I remember using GROUP BY
with the HAVING
clause:
GROUP BY _b.authors
HAVING _b.authors->>'name' = 'Arthur C. Clarke';
But it gives me the error:
ERROR: could not identify an equality operator for type json
To make it a bit more clear:
SELECT to_json(array_agg(_b)) INTO result
FROM (
...
) _b
WHERE _b.authors->0->>'name' = 'Arthur C. Clarke';
Will basically do what I need, this only matches if the author on index 0
is Arthur C. Clarke
. If he has cowritten the book and he would be on second place (index 1) then there wouldn't have been a match. So what I try to find is the correct syntax on scanning _b.authors
which happens to be an JSON array filled with authors. It just doesn't accept any attempt. As far as I understand are the @>
and #>
only supported for JSONB
. So how do I get the correct syntax on selecting _b.authors
on any column against a value.
Update 2
Ok read the docs again ... it seems I didn't get the part from Postgres documentation that there is a difference between JSON and JSONB regarding functions, I thought it was only concerning the data type. Replacing to_json
with to_jsonb
seems to do the trick with using operators like @>
etc in the where clause.
Update 3
@ErwinBrandstetter: Makes sense. LATERAL wasn't known to me yet, good to know it exists. I got the hang on JSON/JSONB's functions and operators, makes a lot of sense to me now.
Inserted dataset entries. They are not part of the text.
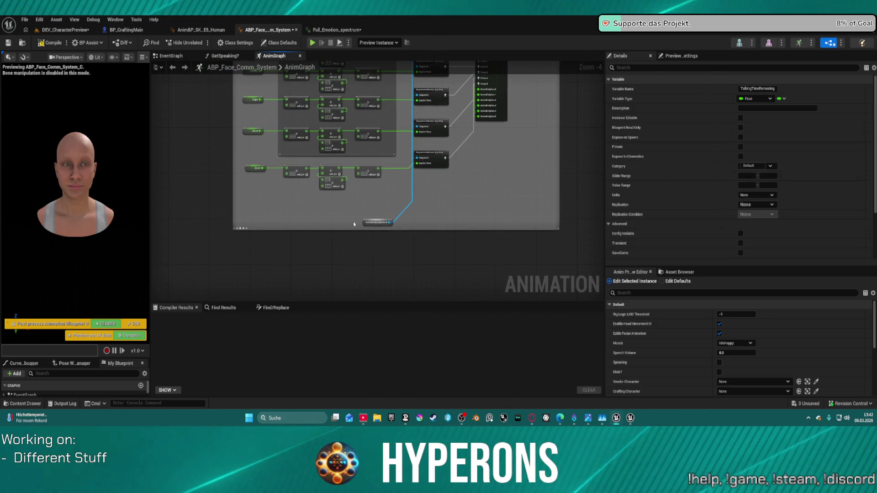
Select the Full Emotion Spectrum node and view its variable's properties in Details.
scroll(354, 224, up, 5)
click(372, 219)
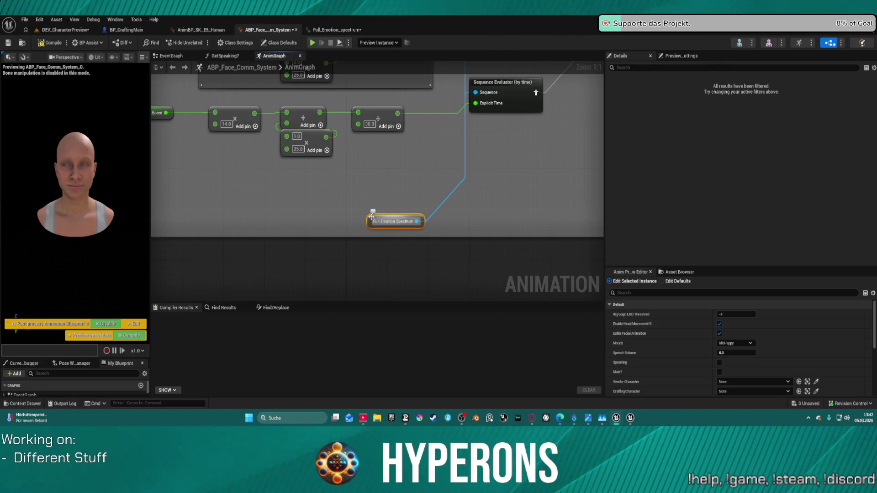
right_click(371, 217)
click(405, 236)
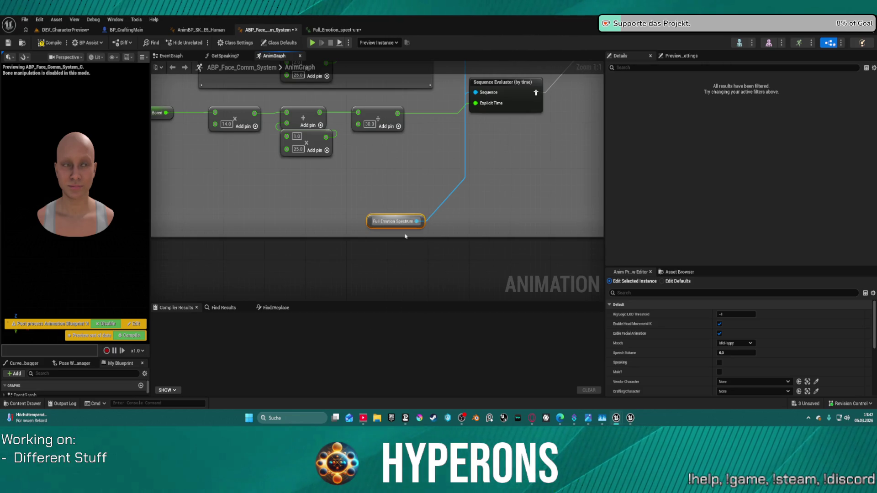
click(400, 223)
What isn't clear to me is finding occurrences with LIKE
for example in the WHERE
clause.
If I need to use jsonb_array_elements
to unnest objects in an array (because in the final WHERE
clause, the content of b.authors
is of JSONB datatype). I could then do
SELECT * FROM jsonb_array_elements('[
{"age": 90, "name": "the Arthur C. Clarke"},
{"age": 43, "name": "China Miéville"},
{"age": null, "name": "Erwin the Brandstetter"}
]'::jsonb) author
WHERE
author->>'name' LIKE '%the%';
and get the desired result,
1: {"age": 90, "name": "the Arthur C. Clarke"}
2: {"age": null, "name": "Erwin the Brandstetter"}
but whats the approach to achieve this in the final (last) WHERE
clause in my example? Pointing out the final WHERE
clause because I'd like to filter the complete set of results, and not partially filter somewhere in the middle of a sub-select. So in general I would like to filter out books in the final result set that have an author with a middle name 'C.' or a first name 'Arthur'.
Update 4
In the FROM
clause of course. I'll have to do performance tweaking at the end when I figured out all possibilities, but this is what I came up with.
SELECT json_agg(_b) INTO result
FROM (
...
) _b,
jsonb_array_elements(_b.authors) AS arrauthors
WHERE arrauthors->>'name' LIKE 'Arthur %';
Will give all books with an author name starting with 'Arthur'. I still appreciate comments or updates to this approach.